TEXT PASSAGE -

-=-=-=-=-

One of My Wives is Missing (1976) – The title unfortunately makes it sound like a comedy, but it’s actually a mystery/thriller TV-movie based on a stage play called Trap for a Single Man (and my daughters have seen a production under the title Catch Me If You Can).
Jack Klugman is a small-town police chief who gets a frantic call from honeymooner James Franciscus: His new bride drove off after an argument and disappeared two days ago. But as the chief starts investigating, the wife returns. At least, she says she’s the wife, and she’s got the receipts to prove it — but the husband swears he’s never seen this woman before in his life.
It’s an engaging little play-turned-movie (the confined locations make that very obvious), all up until the last ten minutes. Then there’s one more twist that invalidates half of the story and runs this into Rube-Goldberg-on-meth territory.
(No trailer available, alas.)
A Gunfighter’s Pledge, aka The Pledge (2008) – Luke Perry is a sheriff who turns bounty hunter when his wife and child are killed by outlaws gunning for him. In trying to take down his quarry, he accidentally kills an innocent man who was looking for gunslingers to help protect his property from a rapacious landowner, so he takes the protecting on himself. And wouldn’t you know it, the rapacious landowner (C. Thomas Howell) just happens to hire those same outlaws as muscle to force the family out.
Sure, it’s all cliche, but it can be entertaining nonetheless. I’m pretty sure I recognized the beleaguered family’s hacienda from Avenging Angel (2007), a Kevin Sorbo western I saw a couple of years ago, and so that ended up being my standard of comparison. (Pledge is better.)
Forbidden Planet (1956) – How old was I when I saw this last? Twelve? Young enough to be disenchanted by the story being so much propelled by a bunch of lonely spacemen wanting to romance the first girl they’ve seen in months.
This is loudly proclaimed to be the best SF movie of the 1950s (or even up to that point). It probably is — and in claiming that title, it showcases many of the problems to be found both in cinematic science fiction and in the print version of that era: shallow characterization, presentism in social mores, and a blindness to exploring the full implications of technological advances in favor of simply letting them move the plot forward. (Yeah, I’m probably going to be hearing about it…) Yes, it was groundbreaking especially in its use of the realized Id as a “villain,” but that’s late in the game.

-=-=-=-=-

[Collected data]
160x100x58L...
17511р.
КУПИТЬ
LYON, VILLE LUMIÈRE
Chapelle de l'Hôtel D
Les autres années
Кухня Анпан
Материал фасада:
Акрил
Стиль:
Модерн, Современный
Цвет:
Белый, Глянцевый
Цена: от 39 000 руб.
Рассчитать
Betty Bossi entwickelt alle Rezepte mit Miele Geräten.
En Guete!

-=-=-=-=-

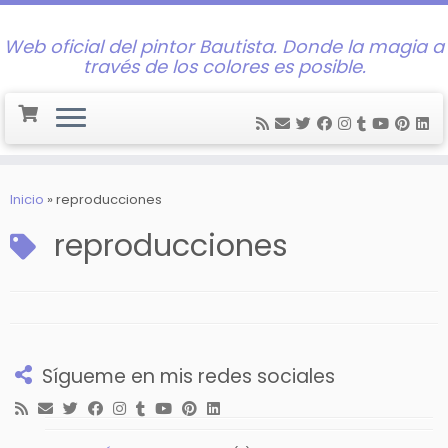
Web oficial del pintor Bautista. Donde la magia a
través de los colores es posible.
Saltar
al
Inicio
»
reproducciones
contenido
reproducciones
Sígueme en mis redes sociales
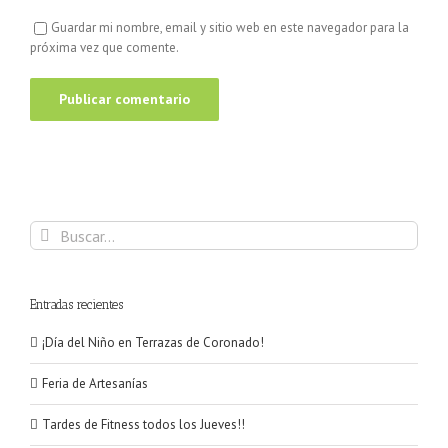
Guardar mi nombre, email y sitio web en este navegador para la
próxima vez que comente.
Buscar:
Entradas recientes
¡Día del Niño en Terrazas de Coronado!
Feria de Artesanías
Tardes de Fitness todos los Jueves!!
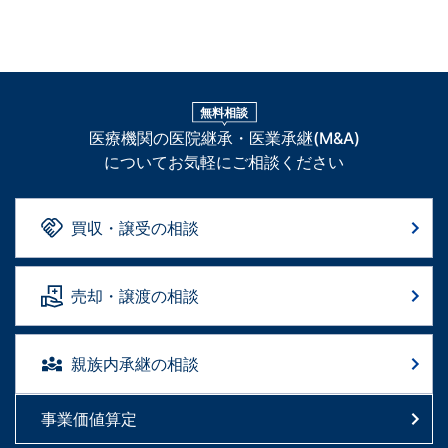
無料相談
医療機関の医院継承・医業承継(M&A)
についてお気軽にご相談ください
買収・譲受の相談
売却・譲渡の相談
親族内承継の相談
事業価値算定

-=-=-=-=-

WORK INSTRUCTION A -
According to the movie reviews, what stage play is One of My Wives is Missing based on?
WORK INSTRUCTION B -
Extend the movie reviews past their final sentence.

EXERCISE RESPONSE A -
Trap for a Single Man

EXERCISE RESPONSE B -
I’m not blaming the movie, I’m blaming the soil in which it grew. While I recoil at the idea of a current-year remake of Forbidden Planet (as it would be such a vessel of current-day presentism and virtue-signaling to make the original look like a piker), I still wish that a post-Dangerous Visions version had been made by someone at some time, just so I could compare and contrast.
Oh, sorry…I confess it. I love FP. I do. Not as much as some things, but it has a spot on my shelf in my _oeuvre_ of world-class B movies. And in the “social mores’ category, holy hell…I have yet to see anything made in the last decade, or more, even that isn’t busy lecturing me about what I should think, what I *shouldn’t* think, and so on. It’s appalling and infuriating. If I wanted to be lectured, I’d ask my husband a question, not some pimply-faced movie-making whiz kid.
Is it the Tombstone of 1950’s SF movies? No. It’s not. But it’s a good many things, and given that they started out with Shakespeare, what the hell. And who does NOT wuv Robbie? And the Robbie-mobile? MWAHAHAHAH. And the moonshine..ah…FP, someone out here still loves you.
(Let’s just pray that that same pimply-faced whiz kid doesn’t decide to do to this what Spielberg did to WOTW, God help us, or whoever it was in the Keanu Reeves remake of TDTESS (OHEMGEE, kill me now! Talk about idiotic, emo “lecturing” about how tech bad, and everybody is gonna live all happy without electricity and everything else, what utter childish drivel and the acting sucked too.).
It’s bad enough that I keep hearing about a The Thin Man remake, which makes me want to projectile vomit. (Not to mention, in the B-movie stack, almost in your own home, ROADHOUSE, with Jake Gyllenhaal, god help us all, in Patrick Swayze’s role. ARRGHGHGHG.)
Oh, I still profess love for FP. I just also realize that the bar for “GREATEST SF MOVIE UP TO NOW” really wasn’t that high.
Yabbut…..drum roll, please:
What *does* make your shortlist of “GREATEST SF MOVIE UP TO NOW”, eh? And how narrowly are we conscribing (limiting) this? Does it have to be a theatrical release, a movie of two, say, three hours? And can it be a miniseries? Or “limited release” series, as they call them now?
Dang. I would really have to think HARD about this question, even if limited to theatrical releases only.
Hitch
Up to NOW-now, or up to THEN-now?
Hmmm….that’s an excellent question. I mean, if we start defining limits (pre-1980’s) or the like, we are artificially messing with the bar. So…I guess, from early sci-fi silents, right up until…NOW.
Hitch
The original PLANET OF THE APES is right up there. Maybe BLADE RUNNER and THE MATRIX, too. (Note: I’m defining them as “the best movies that show up under the SF genre,” not “the movies which best exemplify SF.”)
It’s very hard for me not to talk up Alien, of course; you are absolutely right to include BR and POTA.
Matrix…now, I get very ambivalent there. The first one? You betcha,but the movies’ plotlines and gist and thrust meandered all over the place on the ensuing two, er, three if you wish to be generous.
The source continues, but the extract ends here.